La novela que se presenta en este volumen pertenece a una época anterior, el tiempo dorado del radioteatro, cuando las historias sólo se construían con la potencia de las palabras y la emoción del oyente. La radio siempre ha tenido la particularidad de crear un vínculo de profunda intimidad con el que escucha, y en este caso en particular la novela quedó grabada en la memoria emotiva de todos quienes la siguieron.

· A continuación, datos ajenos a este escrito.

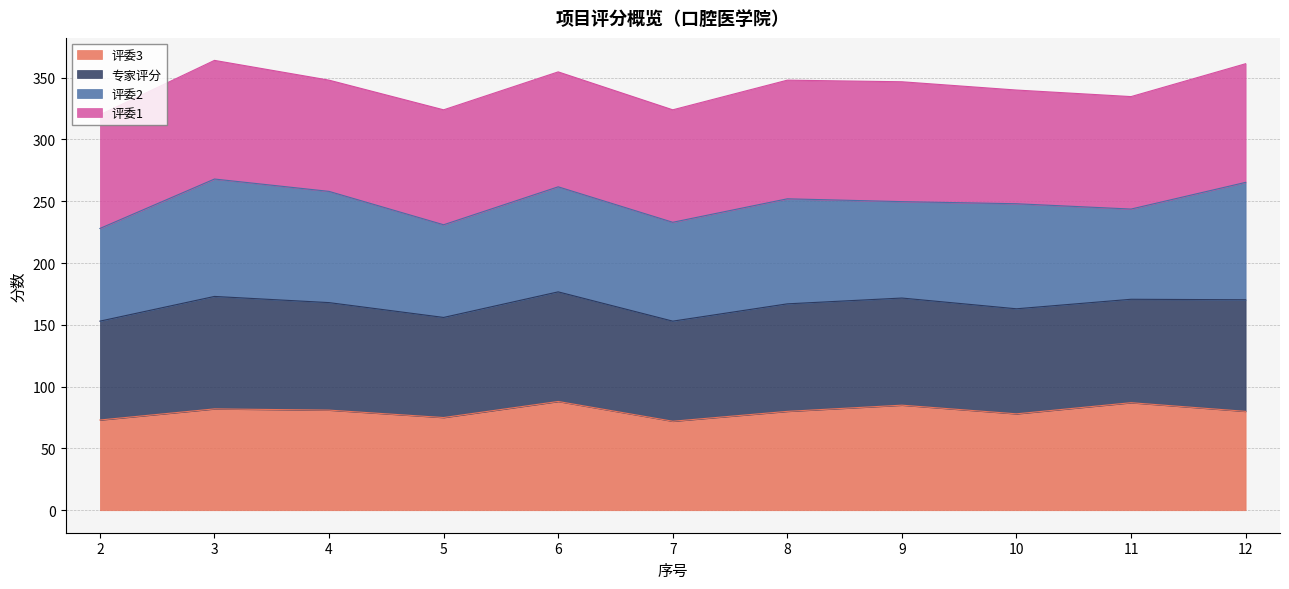

The value of 评委3 at 3 is 47.9. True or false?

False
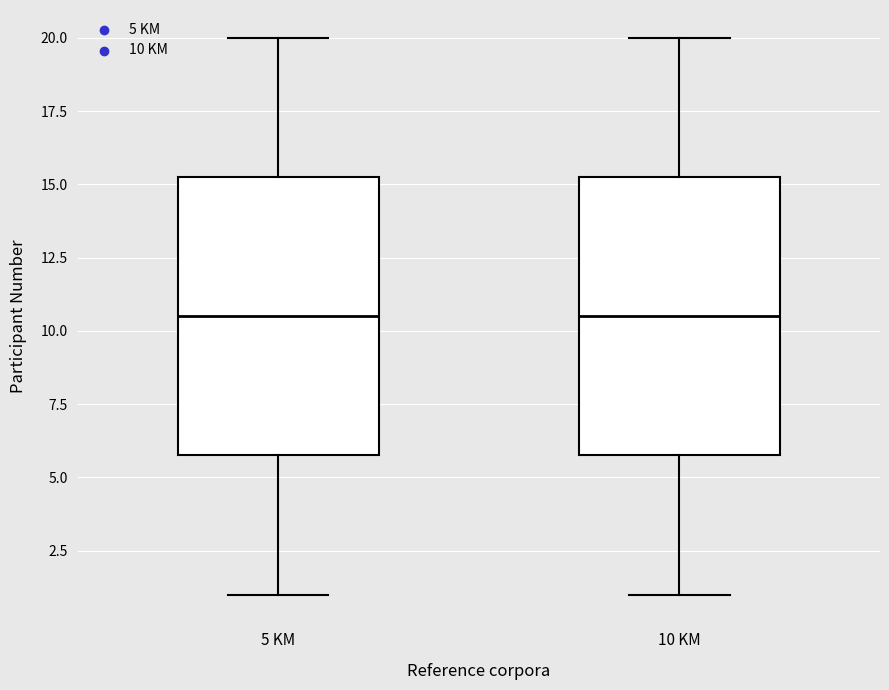

Reading left to right, transcribe this box plot: for each box, give where its median line is, the range the box spans, and where its two whiskers end, as read against the y-axis. The values are not printed on the chart, so give them approximately, as read against the axis.

5 KM: median 10.5, box 6.0 to 15.5, whiskers 1.0 to 20.0
10 KM: median 10.5, box 6.0 to 15.5, whiskers 1.0 to 20.0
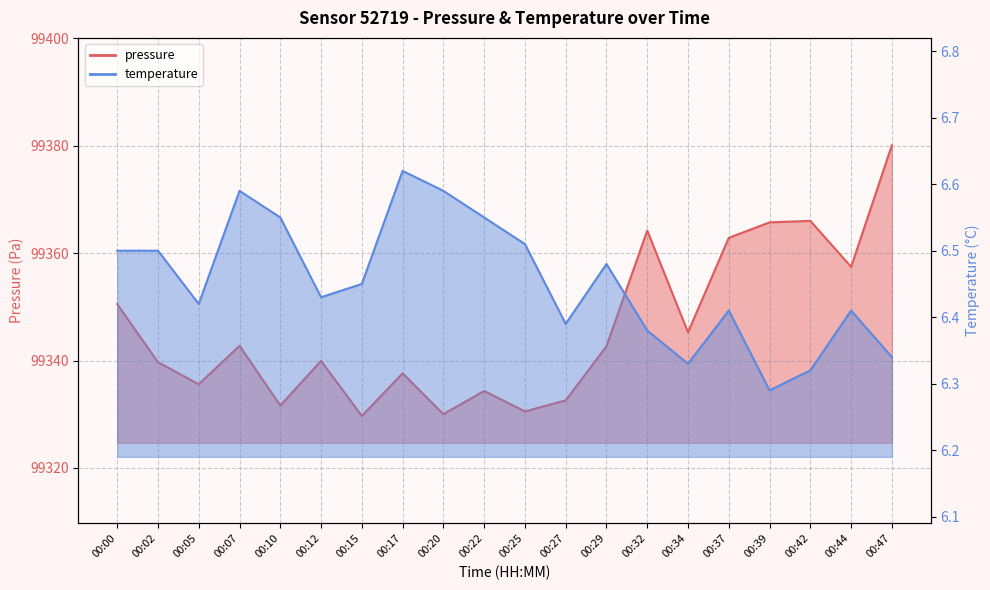

What is the value of the pressure point at the 18th from the left?

99366.0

Hasta el día de hoy resulta moderno el título, que tuvo la originalidad de incluir un número telefónico. 0597 da ocupado se estrenó por radio El Mundo en 1955, protagonizada por Hilda Bernard y Fernando Siro. Hoy es un hecho conocido que las novelas se han convertido en un producto estrella del comercio exterior: las productoras realizan sus novelas y luego las venden a una cantidad de países en el mundo que las consumen con voracidad. Pero en la década del ’60 no era en absoluto común. Migré también en esto fue un adelantado. 0597 da ocupado se vendió en su formato radiofónico a países como Colombia y México, y fue interesante el derrotero que siguió la versión que se hizo para la televisión de Brasil, en 1963. El título era 25499 ocupado, y fue la primera novela que se dio en ese país en horario nocturno. Fue a las ocho de la noche, algo inédito hasta entonces, aun en un país que pronto iba a adquirir el lugar más destacado en la producción de telenovelas de distribución internacional.

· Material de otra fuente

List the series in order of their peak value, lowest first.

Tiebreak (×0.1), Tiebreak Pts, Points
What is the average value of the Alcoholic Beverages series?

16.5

Pero la primera obra que cruzó ese umbral, la que inauguró el horario central para una telenovela, fue ésta, que más tarde en la Argentina se llamó Una voz en el teléfono (1990). 0597 da ocupado es una historia sencilla, redonda, perfecta. Una muchacha humilde y huérfana, acosada por la adversidad durante toda su corta vida, va a parar a la cárcel. Gracias a su modestia y su bondad, sin embargo, obtiene algunos privilegios, como el de atender el conmutador del presidio. Ahí es donde ocurre todo: tiene que llamar al 0597, el número de una proveeduría de la cárcel, pero le da ocupado... y se liga con otro número, el de un hombre de quien se va a enamorar.

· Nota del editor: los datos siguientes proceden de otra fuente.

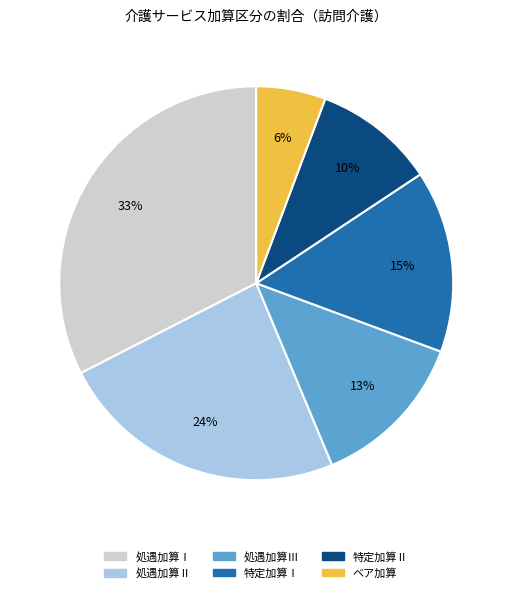

Is it true that 特定加算Ⅱ is 16% of the pie?

False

“Anímense”, les dijo Migré a los brasileños, cuando debatían si se iban a atrever a mandar una novela a la noche. Y se animaron. La novela de Migré, entonces, abrió esa puerta que nunca más se cerró. Esta novela inauguró la época que establecería la consagración del espectáculo más importante de la cultura popular brasileña. Más importante incluso que el fútbol. Hoy se sabe que entre los dos, es el fútbol el que cambia sus horarios en Brasil, sencillamente porque hay novelas que los mismos jugadores quieren ver.
Este fragmento pertenece al prólogo “Alberto Migré: las calles de la cultura, la avenida de la pasión”, que Cecilia Absatz escribió para la edición de 0597 da ocupado que Editorial Biblos y Argentores distribuyen por estos días en Buenos Aires.